During my first eight years, when I had spent much time in the woods, no animals had feared me or stalked me. If my mother had abandoned me deep in the forest, as she once meant to do, she would have been surprised to discover that even wolves would have been my good companions. At the time, that community of the winged and the four-footed had seemed natural to me, which it had been at the start of time, which it now is again.
82
The forest deep and primal harbors nothing that kills, and in it now grow trees of which there are no photographs or descriptions in the books in our extensive library. The new trees and new vines produce scores of fruits never known before or at least not in the age recently passed. Some of the fruits are sweet, some savory, and it is with these that we are nourished and on these that the dogs and all other creatures, from bears to mice, now feed. If ever we grow a little tired of the flavors and textures of what the trees and vines produce, we at once think of new ways to prepare and serve them or else new fruits appear, different but no less delicious.

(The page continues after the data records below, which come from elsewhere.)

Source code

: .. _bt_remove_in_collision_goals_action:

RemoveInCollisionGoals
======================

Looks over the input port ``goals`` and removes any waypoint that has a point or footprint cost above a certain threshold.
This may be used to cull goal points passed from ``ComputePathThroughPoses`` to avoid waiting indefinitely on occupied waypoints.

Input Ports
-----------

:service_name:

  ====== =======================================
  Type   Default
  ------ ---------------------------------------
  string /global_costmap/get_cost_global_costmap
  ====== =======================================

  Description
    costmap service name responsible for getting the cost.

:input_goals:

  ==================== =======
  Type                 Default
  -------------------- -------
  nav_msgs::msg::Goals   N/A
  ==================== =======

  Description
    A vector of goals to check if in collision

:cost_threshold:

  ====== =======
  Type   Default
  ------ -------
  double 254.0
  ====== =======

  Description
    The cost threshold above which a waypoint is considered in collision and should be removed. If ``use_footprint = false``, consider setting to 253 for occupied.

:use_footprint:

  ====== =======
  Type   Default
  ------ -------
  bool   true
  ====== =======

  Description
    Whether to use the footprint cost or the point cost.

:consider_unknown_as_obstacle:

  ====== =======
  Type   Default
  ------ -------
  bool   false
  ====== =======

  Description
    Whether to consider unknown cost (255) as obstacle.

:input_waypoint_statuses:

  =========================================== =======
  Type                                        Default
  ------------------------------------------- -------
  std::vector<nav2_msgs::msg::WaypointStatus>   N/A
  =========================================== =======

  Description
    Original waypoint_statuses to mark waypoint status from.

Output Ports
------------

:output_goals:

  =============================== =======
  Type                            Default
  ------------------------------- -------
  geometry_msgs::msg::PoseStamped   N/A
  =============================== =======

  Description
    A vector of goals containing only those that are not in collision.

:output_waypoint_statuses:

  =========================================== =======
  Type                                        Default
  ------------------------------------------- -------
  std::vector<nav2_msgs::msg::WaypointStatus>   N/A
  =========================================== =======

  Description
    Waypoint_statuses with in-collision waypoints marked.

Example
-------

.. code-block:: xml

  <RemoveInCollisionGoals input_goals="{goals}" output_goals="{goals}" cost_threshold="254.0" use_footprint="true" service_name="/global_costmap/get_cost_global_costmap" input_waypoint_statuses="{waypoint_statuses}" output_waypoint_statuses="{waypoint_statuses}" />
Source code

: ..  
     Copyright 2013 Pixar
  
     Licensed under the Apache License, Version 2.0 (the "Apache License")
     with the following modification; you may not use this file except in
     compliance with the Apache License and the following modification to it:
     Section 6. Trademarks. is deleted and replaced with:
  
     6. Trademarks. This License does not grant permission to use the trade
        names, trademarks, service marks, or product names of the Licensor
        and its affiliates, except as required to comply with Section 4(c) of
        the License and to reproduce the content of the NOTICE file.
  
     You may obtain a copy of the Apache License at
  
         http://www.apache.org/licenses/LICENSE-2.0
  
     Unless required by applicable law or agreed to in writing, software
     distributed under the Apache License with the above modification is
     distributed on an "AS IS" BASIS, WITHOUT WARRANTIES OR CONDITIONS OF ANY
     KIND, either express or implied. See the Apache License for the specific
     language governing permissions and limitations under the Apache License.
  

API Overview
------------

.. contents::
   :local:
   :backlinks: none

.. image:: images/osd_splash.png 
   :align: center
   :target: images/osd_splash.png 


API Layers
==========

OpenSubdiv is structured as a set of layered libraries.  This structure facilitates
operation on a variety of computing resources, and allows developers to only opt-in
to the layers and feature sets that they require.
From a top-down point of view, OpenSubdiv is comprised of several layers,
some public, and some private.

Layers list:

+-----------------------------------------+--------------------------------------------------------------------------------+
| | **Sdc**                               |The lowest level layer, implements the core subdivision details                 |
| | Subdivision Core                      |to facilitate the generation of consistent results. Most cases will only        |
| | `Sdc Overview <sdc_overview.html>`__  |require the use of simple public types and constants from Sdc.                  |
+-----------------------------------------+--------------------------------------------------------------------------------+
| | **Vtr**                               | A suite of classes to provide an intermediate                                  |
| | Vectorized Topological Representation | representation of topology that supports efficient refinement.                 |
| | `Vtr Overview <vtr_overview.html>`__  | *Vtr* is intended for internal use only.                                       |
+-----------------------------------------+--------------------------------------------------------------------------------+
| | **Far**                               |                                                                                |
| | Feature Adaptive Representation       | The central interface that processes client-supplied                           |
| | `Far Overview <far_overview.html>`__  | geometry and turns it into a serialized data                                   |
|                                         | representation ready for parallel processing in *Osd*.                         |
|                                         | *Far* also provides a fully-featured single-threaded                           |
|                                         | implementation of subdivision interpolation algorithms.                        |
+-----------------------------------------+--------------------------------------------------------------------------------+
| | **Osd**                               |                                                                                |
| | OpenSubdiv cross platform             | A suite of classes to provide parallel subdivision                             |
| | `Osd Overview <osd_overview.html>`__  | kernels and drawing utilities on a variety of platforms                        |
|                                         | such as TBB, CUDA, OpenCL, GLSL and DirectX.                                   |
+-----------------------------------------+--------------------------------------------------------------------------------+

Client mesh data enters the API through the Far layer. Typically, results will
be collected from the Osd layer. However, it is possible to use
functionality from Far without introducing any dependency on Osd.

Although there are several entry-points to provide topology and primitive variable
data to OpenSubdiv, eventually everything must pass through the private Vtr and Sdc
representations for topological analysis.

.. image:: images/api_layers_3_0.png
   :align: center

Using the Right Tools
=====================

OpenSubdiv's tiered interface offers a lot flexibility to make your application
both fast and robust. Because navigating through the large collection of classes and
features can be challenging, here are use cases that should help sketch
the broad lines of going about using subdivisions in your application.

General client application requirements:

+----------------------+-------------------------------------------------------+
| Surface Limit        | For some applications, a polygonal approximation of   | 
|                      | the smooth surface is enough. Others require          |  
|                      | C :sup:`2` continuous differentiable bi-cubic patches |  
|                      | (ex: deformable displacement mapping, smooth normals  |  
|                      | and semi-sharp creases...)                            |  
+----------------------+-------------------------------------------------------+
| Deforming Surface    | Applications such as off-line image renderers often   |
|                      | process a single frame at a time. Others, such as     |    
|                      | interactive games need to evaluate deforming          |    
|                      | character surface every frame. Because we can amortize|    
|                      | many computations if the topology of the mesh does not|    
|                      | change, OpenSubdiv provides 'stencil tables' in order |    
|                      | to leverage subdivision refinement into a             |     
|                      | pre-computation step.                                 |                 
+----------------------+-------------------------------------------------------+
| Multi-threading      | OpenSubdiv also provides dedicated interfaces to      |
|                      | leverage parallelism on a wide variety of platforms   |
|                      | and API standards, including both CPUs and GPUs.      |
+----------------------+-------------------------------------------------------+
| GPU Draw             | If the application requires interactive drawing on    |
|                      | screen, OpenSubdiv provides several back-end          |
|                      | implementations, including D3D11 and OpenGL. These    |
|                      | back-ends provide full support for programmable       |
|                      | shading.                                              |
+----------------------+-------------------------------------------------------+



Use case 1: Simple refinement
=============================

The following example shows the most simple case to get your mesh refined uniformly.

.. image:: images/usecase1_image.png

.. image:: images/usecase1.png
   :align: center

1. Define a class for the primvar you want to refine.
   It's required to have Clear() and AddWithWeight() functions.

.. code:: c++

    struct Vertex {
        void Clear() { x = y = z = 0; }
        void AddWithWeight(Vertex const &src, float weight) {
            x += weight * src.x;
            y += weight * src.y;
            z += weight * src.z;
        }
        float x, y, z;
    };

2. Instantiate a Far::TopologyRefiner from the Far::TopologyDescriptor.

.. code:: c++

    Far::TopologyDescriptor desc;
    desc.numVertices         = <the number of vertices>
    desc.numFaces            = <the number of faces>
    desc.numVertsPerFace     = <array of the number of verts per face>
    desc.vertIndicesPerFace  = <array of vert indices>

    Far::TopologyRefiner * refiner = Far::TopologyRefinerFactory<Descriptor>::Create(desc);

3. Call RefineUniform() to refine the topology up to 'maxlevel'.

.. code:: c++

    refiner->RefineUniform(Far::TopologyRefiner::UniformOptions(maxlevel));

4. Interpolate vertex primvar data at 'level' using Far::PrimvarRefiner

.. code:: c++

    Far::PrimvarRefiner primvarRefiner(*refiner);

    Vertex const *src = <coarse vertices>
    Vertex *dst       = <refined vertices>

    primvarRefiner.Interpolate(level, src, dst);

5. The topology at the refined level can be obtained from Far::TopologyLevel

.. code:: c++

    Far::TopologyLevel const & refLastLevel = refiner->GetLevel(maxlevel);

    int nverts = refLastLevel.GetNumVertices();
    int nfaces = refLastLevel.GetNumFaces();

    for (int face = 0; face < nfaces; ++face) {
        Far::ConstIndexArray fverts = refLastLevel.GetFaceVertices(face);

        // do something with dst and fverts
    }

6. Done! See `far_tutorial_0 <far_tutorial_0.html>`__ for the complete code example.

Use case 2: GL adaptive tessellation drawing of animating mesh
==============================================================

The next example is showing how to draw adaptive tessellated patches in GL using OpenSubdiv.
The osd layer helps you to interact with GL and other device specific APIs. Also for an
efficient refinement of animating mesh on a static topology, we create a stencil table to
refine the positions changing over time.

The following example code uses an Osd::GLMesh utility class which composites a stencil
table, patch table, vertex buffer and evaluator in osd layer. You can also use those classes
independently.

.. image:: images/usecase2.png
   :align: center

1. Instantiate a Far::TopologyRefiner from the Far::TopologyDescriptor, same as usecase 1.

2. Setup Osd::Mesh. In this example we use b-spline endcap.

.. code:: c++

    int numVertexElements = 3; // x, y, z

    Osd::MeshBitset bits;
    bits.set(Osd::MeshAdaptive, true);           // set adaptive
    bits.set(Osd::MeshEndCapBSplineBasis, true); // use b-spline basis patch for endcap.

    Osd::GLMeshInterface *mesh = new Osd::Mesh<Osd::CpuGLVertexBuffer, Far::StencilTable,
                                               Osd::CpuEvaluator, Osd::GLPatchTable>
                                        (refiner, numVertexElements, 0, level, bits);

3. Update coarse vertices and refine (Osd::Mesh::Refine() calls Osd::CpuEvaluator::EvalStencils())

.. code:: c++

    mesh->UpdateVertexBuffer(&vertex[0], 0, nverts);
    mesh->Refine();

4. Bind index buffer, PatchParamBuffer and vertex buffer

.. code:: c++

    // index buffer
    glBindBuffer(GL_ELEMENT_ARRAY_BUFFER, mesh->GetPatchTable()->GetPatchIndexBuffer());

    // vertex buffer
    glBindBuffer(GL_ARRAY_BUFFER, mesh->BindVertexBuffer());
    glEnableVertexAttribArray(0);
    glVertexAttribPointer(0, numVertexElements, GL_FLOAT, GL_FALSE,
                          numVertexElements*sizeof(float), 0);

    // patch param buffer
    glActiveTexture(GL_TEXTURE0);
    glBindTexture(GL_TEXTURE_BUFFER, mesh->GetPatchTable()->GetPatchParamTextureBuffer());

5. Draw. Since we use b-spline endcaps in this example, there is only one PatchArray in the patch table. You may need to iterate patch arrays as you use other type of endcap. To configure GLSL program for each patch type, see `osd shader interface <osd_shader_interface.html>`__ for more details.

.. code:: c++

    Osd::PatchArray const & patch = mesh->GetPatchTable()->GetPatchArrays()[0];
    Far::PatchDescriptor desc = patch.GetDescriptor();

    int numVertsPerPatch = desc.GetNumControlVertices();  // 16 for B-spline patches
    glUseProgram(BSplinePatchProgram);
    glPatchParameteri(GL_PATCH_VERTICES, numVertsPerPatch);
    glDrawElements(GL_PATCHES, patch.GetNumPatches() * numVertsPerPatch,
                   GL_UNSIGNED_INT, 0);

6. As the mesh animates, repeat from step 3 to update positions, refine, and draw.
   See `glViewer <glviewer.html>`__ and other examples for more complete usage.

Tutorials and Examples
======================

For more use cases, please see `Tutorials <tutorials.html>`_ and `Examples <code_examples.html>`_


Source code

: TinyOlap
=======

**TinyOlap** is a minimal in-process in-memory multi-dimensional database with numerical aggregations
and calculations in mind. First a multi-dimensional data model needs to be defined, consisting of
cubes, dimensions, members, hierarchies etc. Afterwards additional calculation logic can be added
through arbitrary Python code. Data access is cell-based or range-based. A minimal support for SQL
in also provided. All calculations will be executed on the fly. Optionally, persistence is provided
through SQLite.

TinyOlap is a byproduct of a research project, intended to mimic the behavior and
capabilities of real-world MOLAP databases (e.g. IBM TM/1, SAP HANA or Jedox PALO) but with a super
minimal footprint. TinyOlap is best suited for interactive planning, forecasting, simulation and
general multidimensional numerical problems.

Sometimes, when I glance out of a window and see a laughing child riding bareback on a brown bear, an old fear twists through me, but it does not last.
83
On a day late that January, I read again “East Coker” by the poet T. S. Eliot, and saw something that I had forgotten: the stark but beautiful metaphor by which he described God as a wounded surgeon whose bleeding hands apply a scalpel to his patients so that “Beneath the bleeding hands we feel / The sharp compassion of the healer’s art.” I wondered then if it was that forgotten metaphor that worked on my subconscious to see the Clears in hospital garb or if instead Eliot was a greater visionary even than his admirers claimed.
84
In our new home, the windowsills and the thresholds of doors do not bear any of the words that Gwyneth printed on the entry points of her other residences, as there is no need for them anymore. The alphabet she had used was early Roman derived from the Greek through Etruscan. Expressed in Latin, it would have read Exi, impie, exi, scelerate, exi cum omnia fallacia tua, which translates into English as “Depart, impious one, depart, accursed one, depart with all your deceits.” If she was protected from Fogs and whatever else might take up tenancy in marionettes and music boxes and people, Ryan Telford was not stopped by words composed with Magic Markers, perhaps because nothing curled within him except his own evil.